The designer’s maxim about dark colors is that they advance visually, which makes surfaces or objects look closer or more imposing. That’s why a large kitchen with dark cabinets and a ton of wall pattern — like this one in a grand log villa on the Swedish seacoast — has such dramatic impact.
The kitchen sits at one end of a two-story great room with a natural wood cathedral ceiling, tall windows and intense light. While the dark scheme might seem severe, in Scandinavia the sun doesn’t fully set until nearly midnight during the summer months when the home would be most in use.
Although the overall effect is dark, actually only the lower cabinets are java-colored. Modern, with flat doors, architect’s nickel pulls, and a glossy (lacquer) finish, they are typical of many modern cabinet styles. Lighted upper cabinets, with aluminum frames and frosted glass, resemble what we see at Ikea. The vent hood appears to float on the patterned wall — perfectly centered in an open space between the upper cabinets and over the cooktop. The symmetry of the cabinets also line up perfectly with the ceiling beams.

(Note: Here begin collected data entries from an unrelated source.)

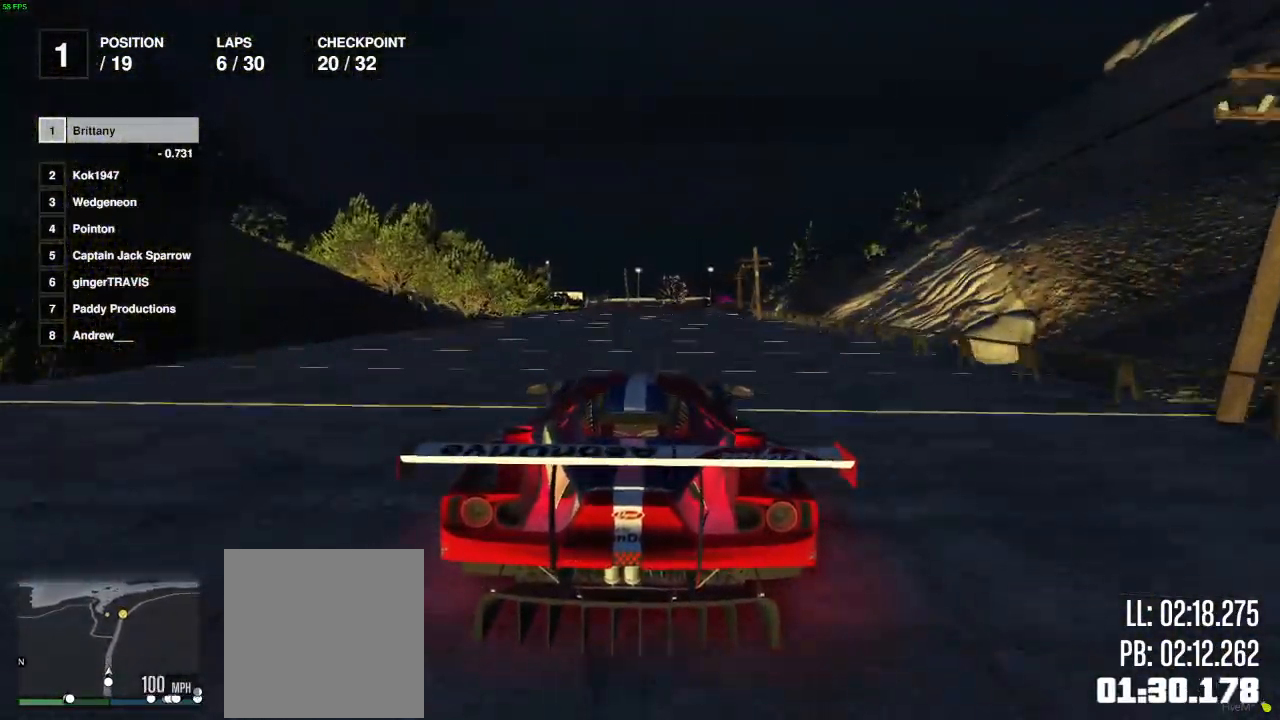
{"buttons": ["R2"], "left_stick": "center", "right_stick": "center", "events": [[400, "left_stick", "right"], [500, "left_stick", "center"]]}
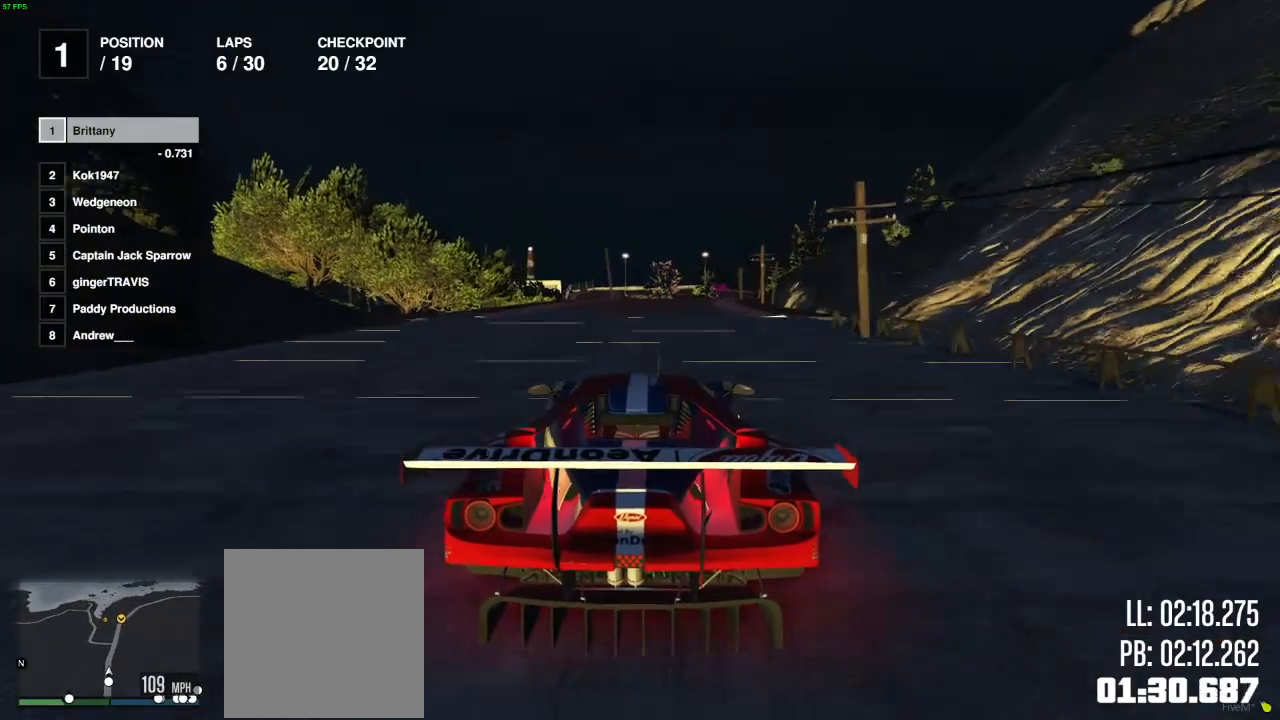
{"buttons": ["R2"], "left_stick": "center", "right_stick": "center", "events": []}
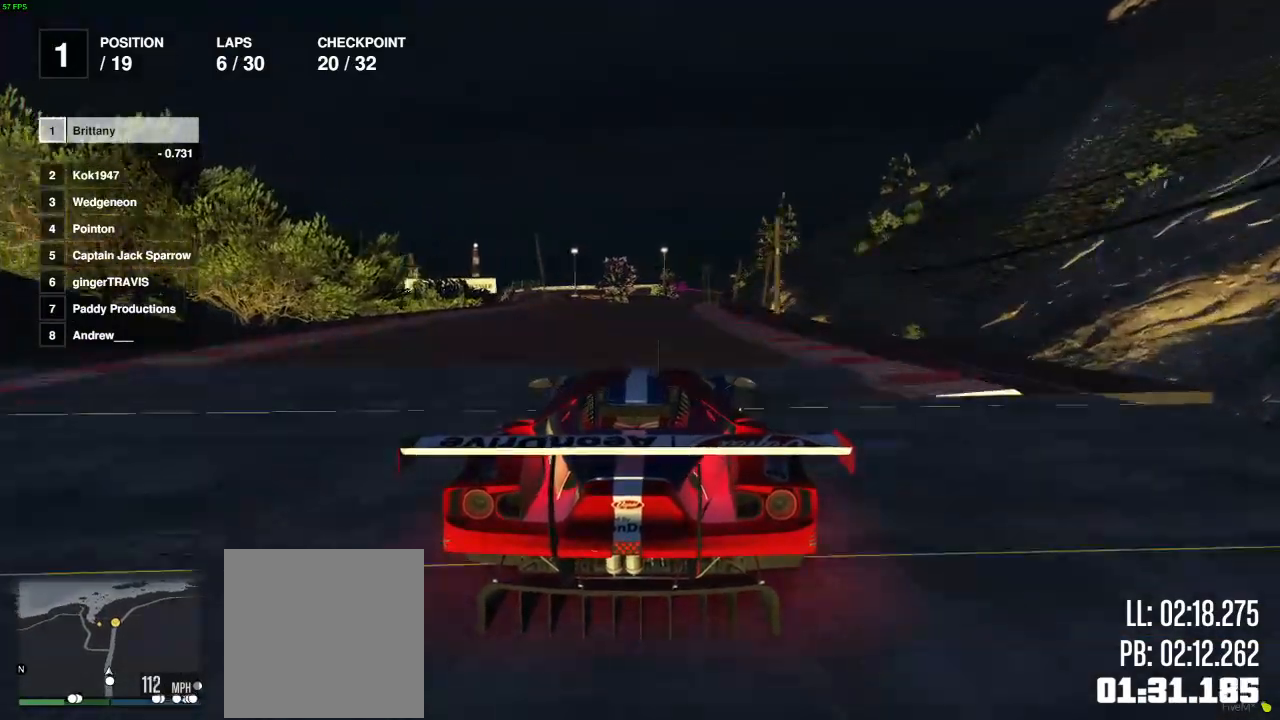
{"buttons": ["R2"], "left_stick": "center", "right_stick": "center", "events": [[200, "left_stick", "right"], [283, "left_stick", "center"]]}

Virtually all the kitchen walls are clad in brown-tone field tile from counter tops to ceiling — a treatment I call a “Euro-splash.” Damask patterns were considered positively moldy – the stuff of grandma’s table linens — until the motif rebounded a few years ago. Now they are chic, having been taken up mainly for wall coverings. Adjacent to the double-ovens is a wall of refrigeration.
The field tile used resembles this Tiepolo Tileworks Damask pattern from Complete Tile, no?
A trio of modern stools in the same dark-brown lacquer tones sit beneath an eating bar on one side.
The loft above the kitchen provides this bird’s eye view from above the rafters.
From the entry, it’s easy to see the ceiling height and the scale of a house that seems to swallow up the large kitchen.